Basic Tuning Options

Using the above approach will work functionally in the widest set of deployment scenarios. However, if you able to make certain assumptions about the hardware and software environment that the Disruptor will run in then you can take advantage of a number of tuning options to improve performance. There are 2 main options for tuning, single vs. multiple producers and alternative wait strategies.

Single vs. Multiple Producers

One of the best ways to improve performance in concurrect systems is to ahere to the Single Writer Princple, this applies to the Disruptor. If you are in the situation where there will only ever be a single thread producing events into the Disruptor, then you can take advantage of this to gain additional performance.
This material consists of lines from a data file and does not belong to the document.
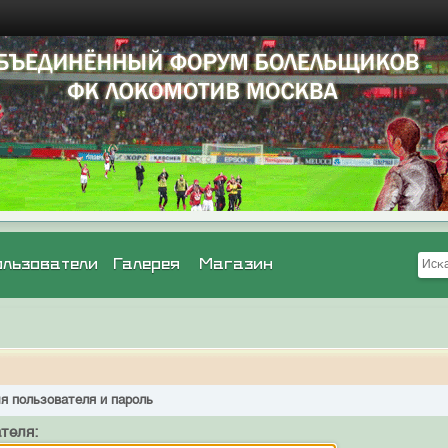
ользователи
Галерея
Магазин
я пользователя и пароль
теля:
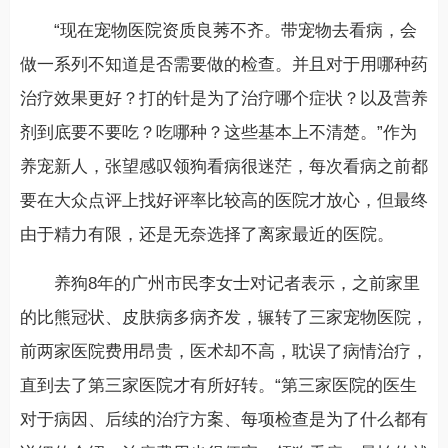
“现在宠物医院资质良莠不齐。带宠物去看病，会
做一系列不知道是否需要做的检查。并且对于用哪种药
治疗效果更好？打的针是为了治疗哪个症状？以及营养
剂到底要不要吃？吃哪种？这些基本上不清楚。”作为
养宠新人，张望感叹领狗看病很迷茫，每次看病之前都
要在大众点评上找好评率比较高的医院才放心，但最终
由于精力有限，还是无奈选择了离家最近的医院。
养狗8年的广州市民李女士对记者表示，之前家里
的比熊冠状、皮肤病多病齐发，辗转了三家宠物医院，
前两家医院费用昂贵，医术却不高，耽误了病情治疗，
直到去了第三家医院才有所好转。“第三家医院的医生
对于病因、后续的治疗方案、每项检查是为了什么都有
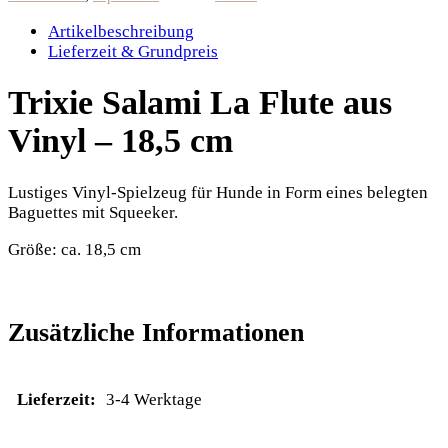
Artikelbeschreibung
Lieferzeit & Grundpreis
Trixie Salami La Flute aus
Vinyl – 18,5 cm
Lustiges Vinyl-Spielzeug für Hunde in Form eines belegten
Baguettes mit Squeeker.
Größe: ca. 18,5 cm
Zusätzliche Informationen
Lieferzeit:
3-4 Werktage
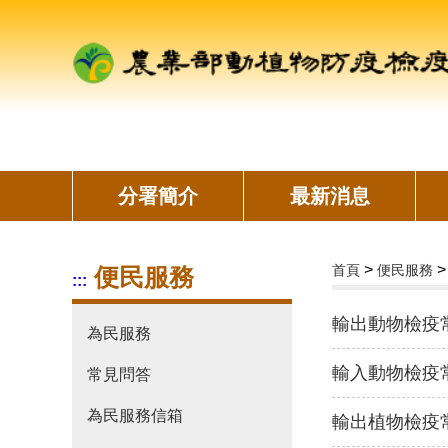
跳
到
主
要
內
容
區
塊
分署簡介
最新消息
>
首頁
便民服務
便民服務
:::
輸出動物檢疫
為民服務
輸入動物檢疫
常見問答
為民服務信箱
輸出植物檢疫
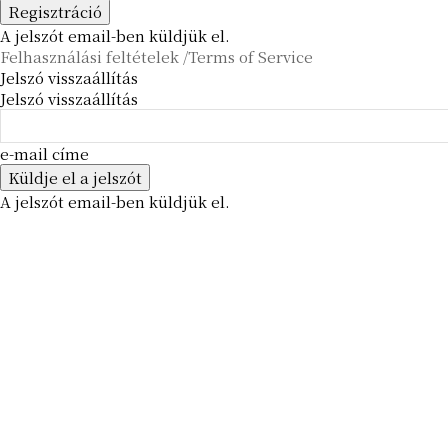
A jelszót email-ben küldjük el.
Felhasználási feltételek /Terms of Service
Jelszó visszaállítás
Jelszó visszaállítás
e-mail címe
A jelszót email-ben küldjük el.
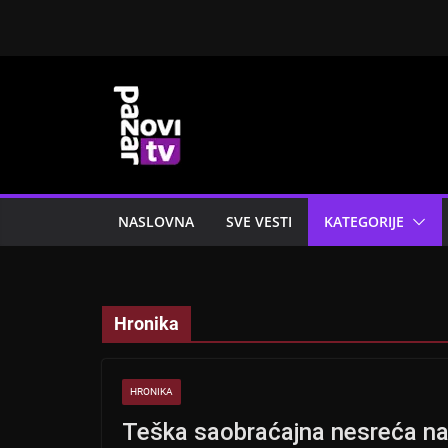
Skip
to
content
NASLOVNA
SVE VESTI
KATEGORIJE
Hronika
HRONIKA
Teška saobraćajna nesreća na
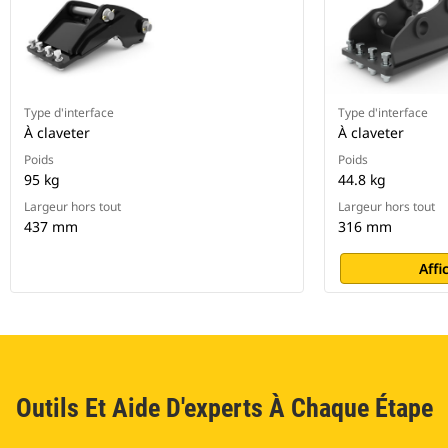
Type d'interface
Type d'interface
À claveter
À claveter
Poids
Poids
95 kg
44.8 kg
Largeur hors tout
Largeur hors tout
437 mm
316 mm
Affi
Outils Et Aide D'experts À Chaque Étape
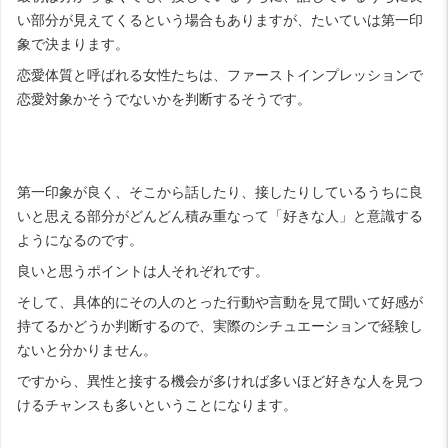
い部分が見えてくるという場合もありますが、たいていは第一印
象で決まります。
恋愛体質と呼ばれる女性たちは、ファーストインプレッションで
恋愛対象かそうでないかを判断するそうです。
第一印象が良く、そこから話したり、接したりしているうちに良
いと思える部分がどんどん積み重なって「好きな人」と意識する
ようになるのです。
良いと思うポイントは人それぞれです。
そして、具体的にその人のとった行動や言動を見て聞いて好感が
持てるかどうか判断するので、実際のシチュエーションで経験し
ないと分かりません。
ですから、異性と接する機会が多ければ多いほど好きな人を見つ
けるチャンスも多いということになります。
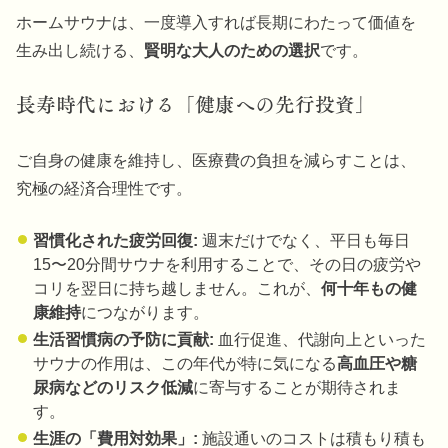
ホームサウナは、一度導入すれば長期にわたって価値を
生み出し続ける、
賢明な大人のための選択
です。
長寿時代における「健康への先行投資」
ご自身の健康を維持し、医療費の負担を減らすことは、
究極の経済合理性です。
習慣化された疲労回復:
週末だけでなく、平日も毎日
15〜20分間サウナを利用することで、その日の疲労や
コリを翌日に持ち越しません。これが、
何十年もの健
康維持
につながります。
生活習慣病の予防に貢献:
血行促進、代謝向上といった
サウナの作用は、この年代が特に気になる
高血圧や糖
尿病などのリスク低減
に寄与することが期待されま
す。
生涯の「費用対効果」:
施設通いのコストは積もり積も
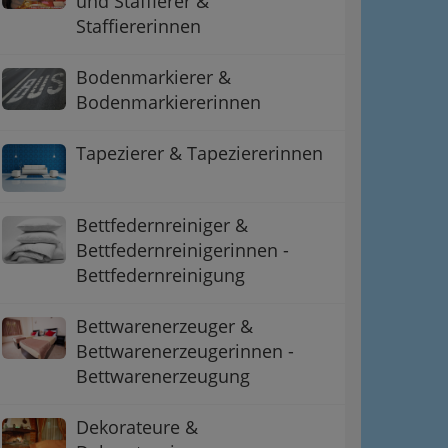
und Staffierer &
Staffiererinnen
Bodenmarkierer &
Bodenmarkiererinnen
Tapezierer & Tapeziererinnen
Bettfedernreiniger &
Bettfedernreinigerinnen -
Bettfedernreinigung
Bettwarenerzeuger &
Bettwarenerzeugerinnen -
Bettwarenerzeugung
Dekorateure &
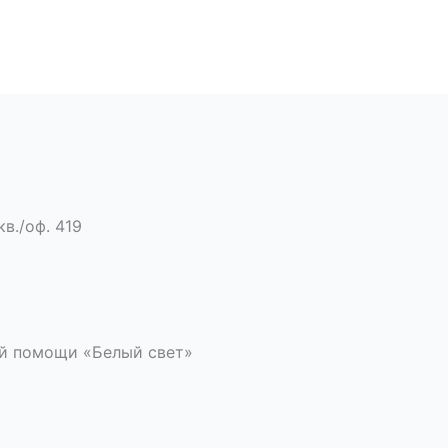
кв./оф. 419
й помощи «Белый свет»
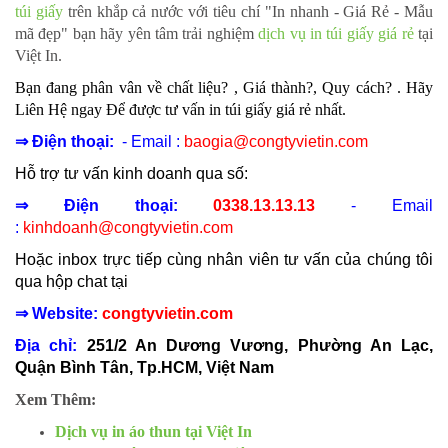
túi giấy
trên khắp cả nước với tiêu chí "In nhanh - Giá Rẻ - Mẫu
mã đẹp" bạn hãy yên tâm trải nghiệm
dịch vụ in túi giấy giá rẻ
tại
Việt In.
Bạn đang phân vân về chất liệu? , Giá thành?, Quy cách? . Hãy
Liên Hệ ngay Để được tư vấn in túi giấy giá rẻ nhất.
⇒ Điện thoại:
- Email :
baogia@congtyvietin.com
Hỗ trợ tư vấn kinh doanh qua số:
⇒ Điện thoại:
0338.13.13.13
- Email
:
kinhdoanh@congtyvietin.com
Hoặc inbox trực tiếp cùng nhân viên tư vấn của chúng tôi
qua hộp chat tại
⇒ Website:
congtyvietin.com
Địa chỉ:
251/2 An Dương Vương, Phường An Lạc,
Quận Bình Tân, Tp.HCM, Việt Nam
Xem Thêm:
Dịch vụ in áo thun tại Việt In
public class LongEventMain
{
    public static void main(String[] args) throws Exception
    {
        //.....
        // Construct the Disruptor with a SingleProducerSequencer
        Disruptor<LongEvent> disruptor = new Disruptor(factory, 
                                                       bufferSize,
                                                       ProducerType.SINGLE, // Single producer
                                                       new BlockingWaitStrategy(),
                                                       executor);

        //.....
    }
}

To give an indication of how much of a performance advantage can be achieved through this technique we can change the producer type in the OneToOne performance test. Tests run on i7 Sandy Bridge MacBook Air.

Multiple Producer

Run 0, Disruptor=26,553,372 ops/sec
Run 1, Disruptor=28,727,377 ops/sec
Run 2, Disruptor=29,806,259 ops/sec
Run 3, Disruptor=29,717,682 ops/sec
Run 4, Disruptor=28,818,443 ops/sec
Run 5, Disruptor=29,103,608 ops/sec
Run 6, Disruptor=29,239,766 ops/sec

Single Producer

Run 0, Disruptor=89,365,504 ops/sec
Run 1, Disruptor=77,579,519 ops/sec
Run 2, Disruptor=78,678,206 ops/sec
Run 3, Disruptor=80,840,743 ops/sec
Run 4, Disruptor=81,037,277 ops/sec
Run 5, Disruptor=81,168,831 ops/sec
Run 6, Disruptor=81,699,346 ops/sec

Alternative Wait Strategies

The default wait strategy used by the Disruptor is the BlockingWaitStrategy. Internally the BlockingWaitStrategy uses a typical lock and condition variable to handle thread wake-up. The BlockingWaitStrategy is the slowest of the available wait strategies, but is the most conservative with the respect to CPU usage and will give the most consistent behaviour across the widest variety of deployment options. However, again knowledge of the deployed system can allow for additional performance.

SleepingWaitStrategy

Like the BlockingWaitStrategy the SleepingWaitStrategy it attempts to be conservative with CPU usage, by using a simple busy wait loop, but uses a call to LockSupport.parkNanos(1) in the middle of the loop. On a typical Linux system this will pause the thread for around 60µs. However it has the benefit that the producing thread does not need to take any action other increment the appropriate counter and does not require the cost of signalling a condition variable. However, the mean latency of moving the event between the producer and consumer threads will be higher. It works best in situations where low latency is not required, but a low impact on the producing thread is desired. A common use case is for asynchronous logging.

YieldingWaitStrategy

The YieldingWaitStrategy is one of 2 Wait Strategies that can be use in low latency systems, where there is the option to burn CPU cycles with the goal of improving latency. The YieldingWaitStrategy will busy spin waiting for the sequence to increment to the appropriate value. Inside the body of the loop Thread.yield() will be called allowing other queued threads to run. This is the recommended wait strategy when need very high performance and the number of Event Handler threads is less than the total number of logical cores, e.g. you have hyper-threading enabled.

BusySpinWaitStrategy

The BusySpinWaitStrategy is the highest performing Wait Strategy, but puts the highest constraints on the deployment environment. This wait strategy should only be used if the number of Event Handler threads is smaller than the number of physical cores on the box. E.g. hyper-threading should be disabled.